The National Conference's mandate to rule was always a little shaky. The Hurriyat leaders boycotted the election that brought it to power in 1996. This brought the voter turnout in the Valley down from the 73 and 74 per cent recorded in 1977 and 1983 to a little under 50 per cent. Despite that, Abdullah's government enjoyed undoubted popularity for the first two years and the Hurriyat was marginalised. But by 1998, Abdullah's popularity had begun to slip. While the BJP government at the Centre starved Kashmir even of money that was owed to it and prevented the developmental work that would have created jobs, Abdullah's whimsical ways, the mounting corruption of his MLAs and petty bureaucrats and the brutality of the Kashmir police's Special Operations Group in its dealings, above all, with former militants who had not formally surrendered, rapidly alienated the Kashmiri middle class once more.
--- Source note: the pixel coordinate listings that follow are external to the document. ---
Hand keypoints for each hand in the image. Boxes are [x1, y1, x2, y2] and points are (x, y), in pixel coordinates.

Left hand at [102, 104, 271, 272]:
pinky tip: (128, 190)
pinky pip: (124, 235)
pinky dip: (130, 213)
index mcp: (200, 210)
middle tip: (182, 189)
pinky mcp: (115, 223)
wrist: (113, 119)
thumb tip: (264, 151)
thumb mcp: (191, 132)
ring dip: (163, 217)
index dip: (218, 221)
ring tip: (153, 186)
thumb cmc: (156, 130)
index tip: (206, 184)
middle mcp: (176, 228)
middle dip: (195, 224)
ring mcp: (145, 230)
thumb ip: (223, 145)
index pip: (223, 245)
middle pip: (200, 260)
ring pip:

The loss of support was strikingly demonstrated by the decline in support for the National Conference in the voting for the parliamentary elections of 1999. It was only then that Abdullah brought out his ace in the hole once again-autonomy.

By saying his party could have pushed the bill through but wants a national debate first, Abdullah has implicitly conceded that he might lack the moral authority to make such a radical change. It is even possible that his purpose in introducing it was only to get his party identified once more with Kashmiriyat. His father, the Sheikh, had followed a very similar strategy in 1945 when he found that after three years of ruling the state under Maharaja Hari Singh, the National Conference had lost a fair bit of its support in the Valley. But by politicising the issue of autonomy, he has already let a particularly nasty cat out of the bag.

As the debate in the assembly has already shown, political competition is pushing MLAs into making more and more ill-considered statements and extravagant demands. To cite just one, the information minister, Ajatashatru Singh, claimed on Wednesday that his grandfather, Maharaja Hari Singh, had always wanted Kashmir to be independent and had joined India only because the raiders invaded his state. Had he known his family's history better, he would have known that his grandfather had decided to accede to India if Kashmir could not remain directly under the British crown (if one can call that independence) as early as the end of March 1947 and had sent his grandmother (accompanied by his father) to meet Justice Meher Chand Mahajan secretly at Flatti's Hotel in Lahore on April 1, 1945, to recruit him as an intermediary.

The more that competition between political parties within the state assembly builds up the demand for autonomy, the less room will the government have left to manoeuvre with the Hurriyat, who are no longer marginal but have returned to the centre of the political stage in the Valley. Yet peace will never return to the Valley and to the state if at least the major components of the Hurriyat do not come to an agreed solution with the Centre. Today, they are under tremendous pressure from the terrorised people of the Valley to do so and bring peace back. But they will find it impossible if the so-called recognised political parties bid up their autonomy demands so high that the Hurriyat is left with no option but to demand complete independence.

Abdullah's autonomy bill is, therefore, a red herring of the worst sort. The fact that, as I write, Vajpayee has asked him to come to Delhi for talks suggests that the Centre is at last alive to the danger. But what was it doing for so long? Why did it let the cat get out of the bag in the first place? Is it trying to push it back in because its camouflage has failed?